-------- Supplied material --------
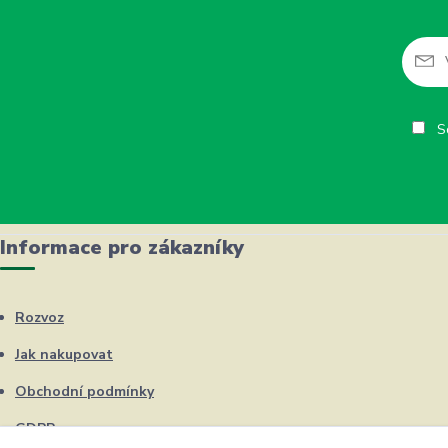
So
Informace pro zákazníky
Rozvoz
Jak nakupovat
Obchodní podmínky
GDPR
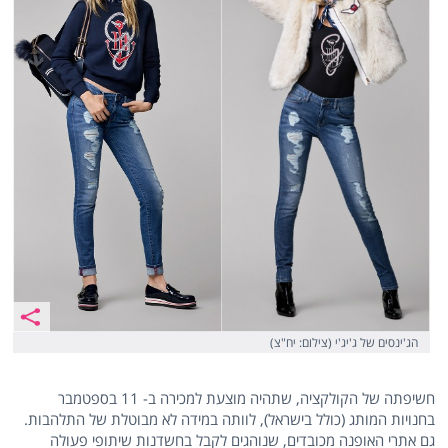
הג'ינסים של ג'יג'י (צילום: יח"צ)
חשיפתה של הקולקציה, שתהיה מוצעת למכירה ב- 11 בספטמבר
בחנויות המותג (כולל בישראל), לוותה במידה לא מבוטלת של התלהבות.
גם אתרי האופנה מכובדים, שנוהגים לקבל בחשדנות שיתופי פעולה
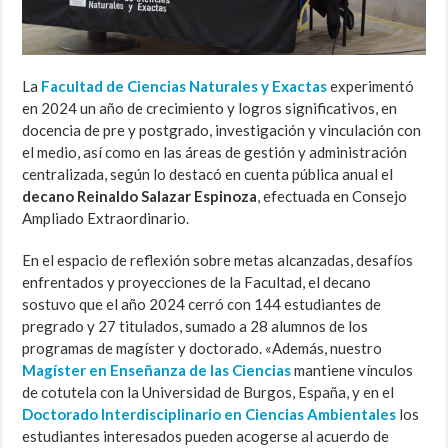
La
Facultad de Ciencias Naturales y Exactas
experimentó
en 2024 un año de crecimiento y logros significativos, en
docencia de pre y postgrado, investigación y vinculación con
el medio, así como en las áreas de gestión y administración
centralizada, según lo destacó en cuenta pública anual el
decano Reinaldo Salazar Espinoza
, efectuada en Consejo
Ampliado Extraordinario.
En el espacio de reflexión sobre metas alcanzadas, desafíos
enfrentados y proyecciones de la Facultad, el decano
sostuvo que el año 2024 cerró con 144 estudiantes de
pregrado y 27 titulados, sumado a 28 alumnos de los
programas de magíster y doctorado. «Además, nuestro
Magíster en Enseñanza de las Ciencias
mantiene vínculos
de cotutela con la Universidad de Burgos, España, y en el
Doctorado Interdisciplinario en Ciencias Ambientales
los
estudiantes interesados pueden acogerse al acuerdo de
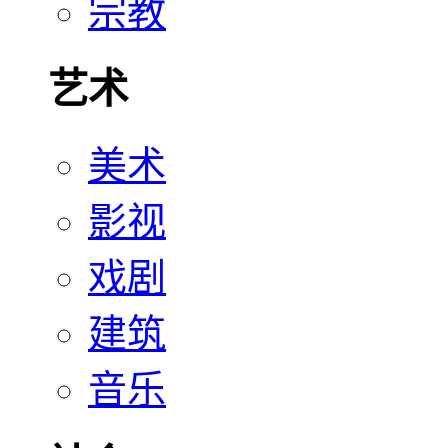
宗教
艺术
美术
影视
戏剧
建筑
音乐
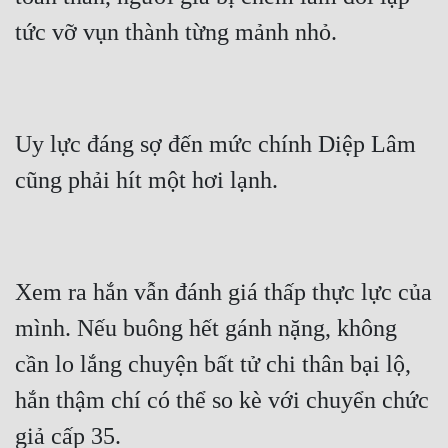
Uy lực đáng sợ đến mức chính Diệp Lâm 
Xem ra hắn vẫn đánh giá thấp thực lực của 
mình. Nếu buông hết gánh nặng, không 
cần lo lắng chuyện bất tử chi thân bại lộ, 
hắn thậm chí có thể so kè với chuyển chức 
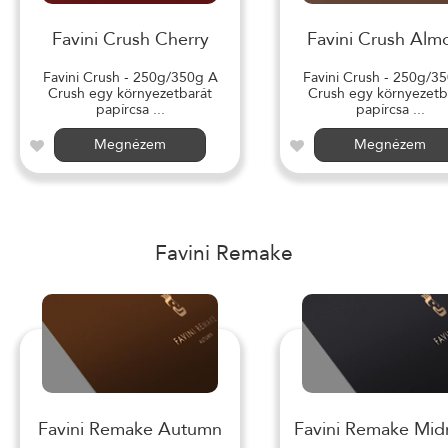
Favini Crush Cherry
Favini Crush Alm
Favini Crush - 250g/350g A
Favini Crush - 250g/3
Crush egy környezetbarát
Crush egy környezetb
papírcsa ...
papírcsa ...
Megnézem
Megnézem
Favini Remake
Favini Remake Autumn
Favini Remake Mid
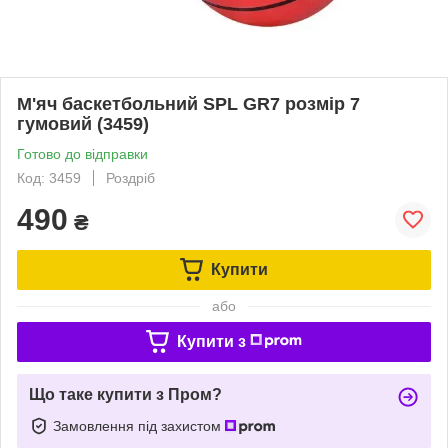
М'яч баскетбольний SPL GR7 розмір 7
гумовий (3459)
Готово до відправки
Код: 3459
Роздріб
490
₴
Купити
або
Купити з
Що таке купити з Пром?
Замовлення під захистом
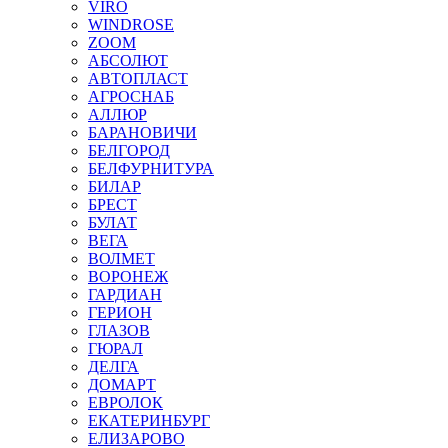
VIRO
WINDROSE
ZOOM
АБСОЛЮТ
АВТОПЛАСТ
АГРОСНАБ
АЛЛЮР
БАРАНОВИЧИ
БЕЛГОРОД
БЕЛФУРНИТУРА
БИЛАР
БРЕСТ
БУЛАТ
ВЕГА
ВОЛМЕТ
ВОРОНЕЖ
ГАРДИАН
ГЕРИОН
ГЛАЗОВ
ГЮРАЛ
ДЕЛГА
ДОМАРТ
ЕВРОЛОК
ЕКАТЕРИНБУРГ
ЕЛИЗАРОВО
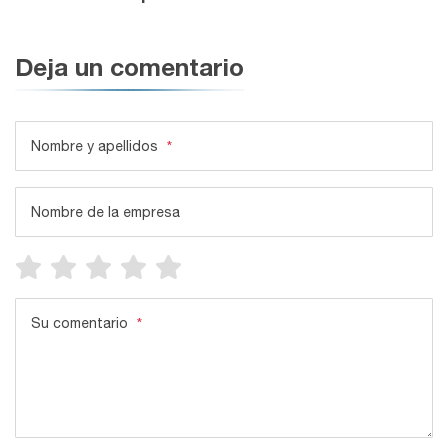
Deja un comentario
Nombre y apellidos
*
Nombre de la empresa
Su comentario
*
--------
__Exercise directions__: Turn the text of all the records into a JSON list of strings, with one string per line and no blank lines. Leave out the pictures.

__Expected answer__:
[
  "So",
  "Informace pro zákazníky",
  "Rozvoz",
  "Jak nakupovat",
  "Obchodní podmínky",
  "GDPR",
  "הג'ינסים של ג'יג'י (צילום: יח\"צ)",
  "חשיפתה של הקולקציה, שתהיה מוצעת למכירה ב- 11 בספטמבר",
  "בחנויות המותג (כולל בישראל), לוותה במידה לא מבוטלת של התלהבות.",
  "גם אתרי האופנה מכובדים, שנוהגים לקבל בחשדנות שיתופי פעולה",
  "La",
  "Facultad de Ciencias Naturales y Exactas",
  "experimentó",
  "en 2024 un año de crecimiento y logros significativos, en",
  "docencia de pre y postgrado, investigación y vinculación con",
  "el medio, así como en las áreas de gestión y administración",
  "centralizada, según lo destacó en cuenta pública anual el",
  "decano Reinaldo Salazar Espinoza",
  ", efectuada en Consejo",
  "Ampliado Extraordinario.",
  "En el espacio de reflexión sobre metas alcanzadas, desafíos",
  "enfrentados y proyecciones de la Facultad, el decano",
  "sostuvo que el año 2024 cerró con 144 estudiantes de",
  "pregrado y 27 titulados, sumado a 28 alumnos de los",
  "programas de magíster y doctorado. «Además, nuestro",
  "Magíster en Enseñanza de las Ciencias",
  "mantiene vínculos",
  "de cotutela con la Universidad de Burgos, España, y en el",
  "Doctorado Interdisciplinario en Ciencias Ambientales",
  "los",
  "estudiantes interesados pueden acogerse al acuerdo de",
  "宗教",
  "艺术",
  "美术",
  "影视",
  "戏剧",
  "建筑",
  "音乐",
  "Uy lực đáng sợ đến mức chính Diệp Lâm ",
  "Xem ra hắn vẫn đánh giá thấp thực lực của ",
  "mình. Nếu buông hết gánh nặng, không ",
  "cần lo lắng chuyện bất tử chi thân bại lộ, ",
  "hắn thậm chí có thể so kè với chuyển chức ",
  "Favini Crush Cherry",
  "Favini Crush Alm",
  "Favini Crush - 250g/350g A",
  "Favini Crush - 250g/3",
  "Crush egy környezetbarát",
  "Crush egy környezetb",
  "papírcsa ...",
  "papírcsa ...",
  "Megnézem",
  "Megnézem",
  "Favini Remake",
  "Favini Remake Autumn",
  "Favini Remake Mid",
  "М'яч баскетбольний SPL GR7 розмір 7",
  "гумовий (3459)",
  "Готово до відправки",
  "Код: 3459",
  "Роздріб",
  "490",
  "₴",
  "Купити",
  "або",
  "Купити з",
  "Що таке купити з Пром?",
  "Замовлення під захистом",
  "VIRO",
  "WINDROSE",
  "ZOOM",
  "АБСОЛЮТ",
  "АВТОПЛАСТ",
  "АГРОСНАБ",
  "АЛЛЮР",
  "БАРАНОВИЧИ",
  "БЕЛГОРОД",
  "БЕЛФУРНИТУРА",
  "БИЛАР",
  "БРЕСТ",
  "БУЛАТ",
  "ВЕГА",
  "ВОЛМЕТ",
  "ВОРОНЕЖ",
  "ГАРДИАН",
  "ГЕРИОН",
  "ГЛАЗОВ",
  "ГЮРАЛ",
  "ДЕЛГА",
  "ДОМАРТ",
  "ЕВРОЛОК",
  "ЕКАТЕРИНБУРГ",
  "ЕЛИЗАРОВО",
  "Deja un comentario",
  "Nombre y apellidos",
  "*",
  "Nombre de la empresa",
  "Su comentario",
  "*"
]